Magistar has been under tutelage and in training for his special ability, which we're led to believe is based upon parading around the city. Sure, this might come in handy on St. Patrick's Day, maybe, but other than that?
Back in the day, having a "khosmotic endowment" led one to at least consider a career in the adult film industry.
Here we are, page ten, the artist has given up on realistic backgrounds and is just filling space with random geometric shapes.
And that's why they call Municiple City "The City Of Cubes." Because it is!
Never say "and so ventured forth to herald them here to our location" when you could just say "HEY YOU GUYS, OVER HERE"
We're now in the part of the comic book that features a lot of leaping onto rooftops, and a reminder that living in a city populated by super hero types means a lot of work for roof repair businesses.
Remember that time you were playing Dungeons & Dragons and you really wanted to put Spider-Man into your campaign? This comic does!
I'm fine with things that would imperil humanity - until it becomes detrimental. That's where I draw the line!
He's the Herald and he wants to know what he is, why he is, and from where he came. Also why this meeting has to take place on a rooftop in the middle of the night, instead of in, say, a Starbucks in the afternoon. Or, you know, this could have just been a Zoom call.
And REMEMBER you are NOT MUTATIONS, you are partakers of that which the Khosmotic Itself is made up of. NOT MUTANTS! STOP CALLING THEM MUTANTS, WHOEVER IS DOING THAT OUT THERE!!!
Here the caption helpfully informs us that the downtown cores of large cities are made up of large buildings. Gee, thanks Humants, all this time I thought big cities were nothing but vacant lots and single family homes. You have really opened our eyes, Humants.
Now let's move on to where an innovative, controversial genius has purchased a struggling company and transformed it into an amazing financial success story. So, OBVIOUSLY not OUR world.
Devlin tries here to express contempt for his ass-kissing subordinate by describing him as "idolistic," which isn't a word, and then throwing the word "refractory" around as if he knows what it means. Which he does not.
I know what you're thinking, you're thinking that NO epidermally-casted synthoid shell-coated fabric could be superior to that of bio-synthesis. Well you are wrong! And confused, just like me!
When you hear the blaring sonics of a pained "vocalage" (which is, no lie, an album by MC Freeflow) you know something "phenominal" is about to happen! It is of no wonder, you might say.

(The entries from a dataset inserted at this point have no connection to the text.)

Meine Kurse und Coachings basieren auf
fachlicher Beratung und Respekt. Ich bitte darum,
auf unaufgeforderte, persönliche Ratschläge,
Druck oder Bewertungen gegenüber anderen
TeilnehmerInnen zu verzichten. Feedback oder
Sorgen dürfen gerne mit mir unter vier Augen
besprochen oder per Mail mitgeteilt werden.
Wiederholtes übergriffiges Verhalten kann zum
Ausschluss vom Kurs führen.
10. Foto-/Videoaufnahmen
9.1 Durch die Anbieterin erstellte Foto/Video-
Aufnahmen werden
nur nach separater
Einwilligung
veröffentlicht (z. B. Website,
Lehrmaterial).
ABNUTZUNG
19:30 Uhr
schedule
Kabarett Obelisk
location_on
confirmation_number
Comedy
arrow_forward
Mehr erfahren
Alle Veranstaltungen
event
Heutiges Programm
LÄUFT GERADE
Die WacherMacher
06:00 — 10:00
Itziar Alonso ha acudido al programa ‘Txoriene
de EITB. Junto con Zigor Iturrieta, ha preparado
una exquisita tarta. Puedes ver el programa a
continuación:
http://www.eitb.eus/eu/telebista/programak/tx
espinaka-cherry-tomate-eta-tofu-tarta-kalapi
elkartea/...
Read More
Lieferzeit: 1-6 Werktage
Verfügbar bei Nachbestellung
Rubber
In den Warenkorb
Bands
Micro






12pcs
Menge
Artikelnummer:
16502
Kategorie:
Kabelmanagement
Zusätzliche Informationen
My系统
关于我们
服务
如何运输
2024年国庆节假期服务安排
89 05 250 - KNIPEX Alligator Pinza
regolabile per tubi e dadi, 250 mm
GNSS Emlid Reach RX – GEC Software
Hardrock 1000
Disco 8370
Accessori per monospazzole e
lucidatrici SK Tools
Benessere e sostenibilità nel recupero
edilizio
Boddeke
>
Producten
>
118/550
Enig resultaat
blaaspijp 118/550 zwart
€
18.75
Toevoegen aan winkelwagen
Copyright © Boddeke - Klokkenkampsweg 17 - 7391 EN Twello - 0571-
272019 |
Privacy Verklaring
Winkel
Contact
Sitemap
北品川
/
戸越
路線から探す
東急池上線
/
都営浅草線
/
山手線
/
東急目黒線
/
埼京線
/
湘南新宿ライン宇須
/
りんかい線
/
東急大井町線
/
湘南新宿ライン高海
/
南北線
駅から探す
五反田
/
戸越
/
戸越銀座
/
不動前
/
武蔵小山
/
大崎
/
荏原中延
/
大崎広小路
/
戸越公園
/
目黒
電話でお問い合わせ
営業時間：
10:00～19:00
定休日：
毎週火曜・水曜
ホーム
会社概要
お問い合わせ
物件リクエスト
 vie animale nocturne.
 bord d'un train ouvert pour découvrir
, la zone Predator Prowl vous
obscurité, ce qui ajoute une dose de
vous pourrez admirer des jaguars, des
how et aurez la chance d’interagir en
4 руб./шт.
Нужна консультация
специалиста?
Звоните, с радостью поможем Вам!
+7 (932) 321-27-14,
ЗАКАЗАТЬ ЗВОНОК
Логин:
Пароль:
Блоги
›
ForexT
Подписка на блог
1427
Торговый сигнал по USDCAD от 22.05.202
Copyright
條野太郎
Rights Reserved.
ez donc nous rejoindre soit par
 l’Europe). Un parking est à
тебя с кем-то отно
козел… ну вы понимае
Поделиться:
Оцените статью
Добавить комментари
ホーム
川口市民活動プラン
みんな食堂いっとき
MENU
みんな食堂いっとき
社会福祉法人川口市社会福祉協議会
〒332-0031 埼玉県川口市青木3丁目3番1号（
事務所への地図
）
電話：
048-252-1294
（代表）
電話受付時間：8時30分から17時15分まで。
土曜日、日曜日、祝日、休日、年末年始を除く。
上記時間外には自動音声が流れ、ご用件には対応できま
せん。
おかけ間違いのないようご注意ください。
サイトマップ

"It's All So Glorious Yet So Wrong, So Terribly Horrifying" - a fairly apt description of this entire comic book
Devlin vanished into a "gapping" portal, which I can only assume has something to do with ensuring the correct distance between the central and side electrodes of your typical automobile spark plug. This of course leaves the air charged with pungent odors of unearthly energies, oh my jesus, somebody open a window.
I got news for you pal, this reality is already suffering on account of your presence, here in this tedious comic book.
Remember what we were saying earlier about paying more attention to the leg portion of the anatomy of your super-characters so they don't look all weird and stumpy? Yeah, try doing that. And as he prepares to "lay waste of worlds", we would like to bring to your attention the fact that we are only on page TWENTY of a SIXTY-FOUR page assault on coherence and common sense, and that there is absolutely no way we're looking at any more of this comic book right now.
You've won, Humants. You have beaten us... for now. Remember - they're NOT MUTANTS!